[DATA IN THIS EXERCISE — start]

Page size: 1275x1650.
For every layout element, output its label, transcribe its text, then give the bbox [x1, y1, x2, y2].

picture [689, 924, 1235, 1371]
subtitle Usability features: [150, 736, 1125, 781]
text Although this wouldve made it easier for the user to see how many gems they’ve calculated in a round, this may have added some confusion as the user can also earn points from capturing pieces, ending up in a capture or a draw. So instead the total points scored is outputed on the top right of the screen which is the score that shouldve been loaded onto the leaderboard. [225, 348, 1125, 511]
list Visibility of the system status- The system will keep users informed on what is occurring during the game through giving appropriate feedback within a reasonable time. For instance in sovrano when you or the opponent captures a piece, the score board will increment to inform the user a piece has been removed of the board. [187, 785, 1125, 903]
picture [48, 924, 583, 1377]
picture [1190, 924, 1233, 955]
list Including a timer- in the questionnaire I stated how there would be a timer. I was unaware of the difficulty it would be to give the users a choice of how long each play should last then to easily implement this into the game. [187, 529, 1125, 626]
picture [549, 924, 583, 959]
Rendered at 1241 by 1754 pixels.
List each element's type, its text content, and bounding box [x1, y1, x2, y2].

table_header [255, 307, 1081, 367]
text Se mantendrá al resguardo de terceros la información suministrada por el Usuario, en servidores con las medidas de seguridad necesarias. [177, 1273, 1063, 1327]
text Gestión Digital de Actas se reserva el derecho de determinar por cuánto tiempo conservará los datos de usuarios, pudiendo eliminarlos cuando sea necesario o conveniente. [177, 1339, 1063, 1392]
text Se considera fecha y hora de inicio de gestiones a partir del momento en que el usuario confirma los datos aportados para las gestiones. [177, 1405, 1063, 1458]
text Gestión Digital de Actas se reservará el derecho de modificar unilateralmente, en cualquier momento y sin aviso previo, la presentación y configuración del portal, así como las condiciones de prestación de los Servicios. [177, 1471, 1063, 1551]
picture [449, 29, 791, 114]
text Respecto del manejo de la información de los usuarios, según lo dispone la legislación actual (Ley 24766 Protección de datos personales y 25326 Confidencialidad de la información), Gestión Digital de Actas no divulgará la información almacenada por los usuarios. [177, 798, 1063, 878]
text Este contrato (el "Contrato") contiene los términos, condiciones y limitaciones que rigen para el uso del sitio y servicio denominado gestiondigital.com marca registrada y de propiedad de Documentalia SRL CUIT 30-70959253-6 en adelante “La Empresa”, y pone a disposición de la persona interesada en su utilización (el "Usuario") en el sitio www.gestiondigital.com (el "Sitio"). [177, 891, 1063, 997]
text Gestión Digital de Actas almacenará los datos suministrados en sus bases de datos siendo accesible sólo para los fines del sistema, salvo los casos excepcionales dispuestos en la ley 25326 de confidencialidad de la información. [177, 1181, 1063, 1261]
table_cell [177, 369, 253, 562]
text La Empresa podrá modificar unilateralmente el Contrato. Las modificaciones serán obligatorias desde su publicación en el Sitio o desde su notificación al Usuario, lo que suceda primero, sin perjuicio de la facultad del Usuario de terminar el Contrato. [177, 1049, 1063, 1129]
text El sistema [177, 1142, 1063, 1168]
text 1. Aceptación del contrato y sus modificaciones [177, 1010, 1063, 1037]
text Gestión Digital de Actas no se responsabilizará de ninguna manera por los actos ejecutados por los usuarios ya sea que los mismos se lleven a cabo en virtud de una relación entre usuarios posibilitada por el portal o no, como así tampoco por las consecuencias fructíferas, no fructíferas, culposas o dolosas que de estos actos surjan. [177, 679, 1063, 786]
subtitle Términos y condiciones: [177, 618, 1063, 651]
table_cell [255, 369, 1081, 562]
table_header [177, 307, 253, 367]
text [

[DATA IN THIS EXERCISE — finish]

REQUIRED ACTION: Print every entry exactly as it appears.

ANSWER TO THIS EXERCISE:
Page size: 1275x1650.
For every layout element, output its label, transcribe its text, then give the bbox [x1, y1, x2, y2].

picture [689, 924, 1235, 1371]
subtitle Usability features: [150, 736, 1125, 781]
text Although this wouldve made it easier for the user to see how many gems they’ve calculated in a round, this may have added some confusion as the user can also earn points from capturing pieces, ending up in a capture or a draw. So instead the total points scored is outputed on the top right of the screen which is the score that shouldve been loaded onto the leaderboard. [225, 348, 1125, 511]
list Visibility of the system status- The system will keep users informed on what is occurring during the game through giving appropriate feedback within a reasonable time. For instance in sovrano when you or the opponent captures a piece, the score board will increment to inform the user a piece has been removed of the board. [187, 785, 1125, 903]
picture [48, 924, 583, 1377]
picture [1190, 924, 1233, 955]
list Including a timer- in the questionnaire I stated how there would be a timer. I was unaware of the difficulty it would be to give the users a choice of how long each play should last then to easily implement this into the game. [187, 529, 1125, 626]
picture [549, 924, 583, 959]
Rendered at 1241 by 1754 pixels.
List each element's type, its text content, and bounding box [x1, y1, x2, y2].

table_header [255, 307, 1081, 367]
text Se mantendrá al resguardo de terceros la información suministrada por el Usuario, en servidores con las medidas de seguridad necesarias. [177, 1273, 1063, 1327]
text Gestión Digital de Actas se reserva el derecho de determinar por cuánto tiempo conservará los datos de usuarios, pudiendo eliminarlos cuando sea necesario o conveniente. [177, 1339, 1063, 1392]
text Se considera fecha y hora de inicio de gestiones a partir del momento en que el usuario confirma los datos aportados para las gestiones. [177, 1405, 1063, 1458]
text Gestión Digital de Actas se reservará el derecho de modificar unilateralmente, en cualquier momento y sin aviso previo, la presentación y configuración del portal, así como las condiciones de prestación de los Servicios. [177, 1471, 1063, 1551]
picture [449, 29, 791, 114]
text Respecto del manejo de la información de los usuarios, según lo dispone la legislación actual (Ley 24766 Protección de datos personales y 25326 Confidencialidad de la información), Gestión Digital de Actas no divulgará la información almacenada por los usuarios. [177, 798, 1063, 878]
text Este contrato (el "Contrato") contiene los términos, condiciones y limitaciones que rigen para el uso del sitio y servicio denominado gestiondigital.com marca registrada y de propiedad de Documentalia SRL CUIT 30-70959253-6 en adelante “La Empresa”, y pone a disposición de la persona interesada en su utilización (el "Usuario") en el sitio www.gestiondigital.com (el "Sitio"). [177, 891, 1063, 997]
text Gestión Digital de Actas almacenará los datos suministrados en sus bases de datos siendo accesible sólo para los fines del sistema, salvo los casos excepcionales dispuestos en la ley 25326 de confidencialidad de la información. [177, 1181, 1063, 1261]
table_cell [177, 369, 253, 562]
text La Empresa podrá modificar unilateralmente el Contrato. Las modificaciones serán obligatorias desde su publicación en el Sitio o desde su notificación al Usuario, lo que suceda primero, sin perjuicio de la facultad del Usuario de terminar el Contrato. [177, 1049, 1063, 1129]
text El sistema [177, 1142, 1063, 1168]
text 1. Aceptación del contrato y sus modificaciones [177, 1010, 1063, 1037]
text Gestión Digital de Actas no se responsabilizará de ninguna manera por los actos ejecutados por los usuarios ya sea que los mismos se lleven a cabo en virtud de una relación entre usuarios posibilitada por el portal o no, como así tampoco por las consecuencias fructíferas, no fructíferas, culposas o dolosas que de estos actos surjan. [177, 679, 1063, 786]
subtitle Términos y condiciones: [177, 618, 1063, 651]
table_cell [255, 369, 1081, 562]
table_header [177, 307, 253, 367]
text [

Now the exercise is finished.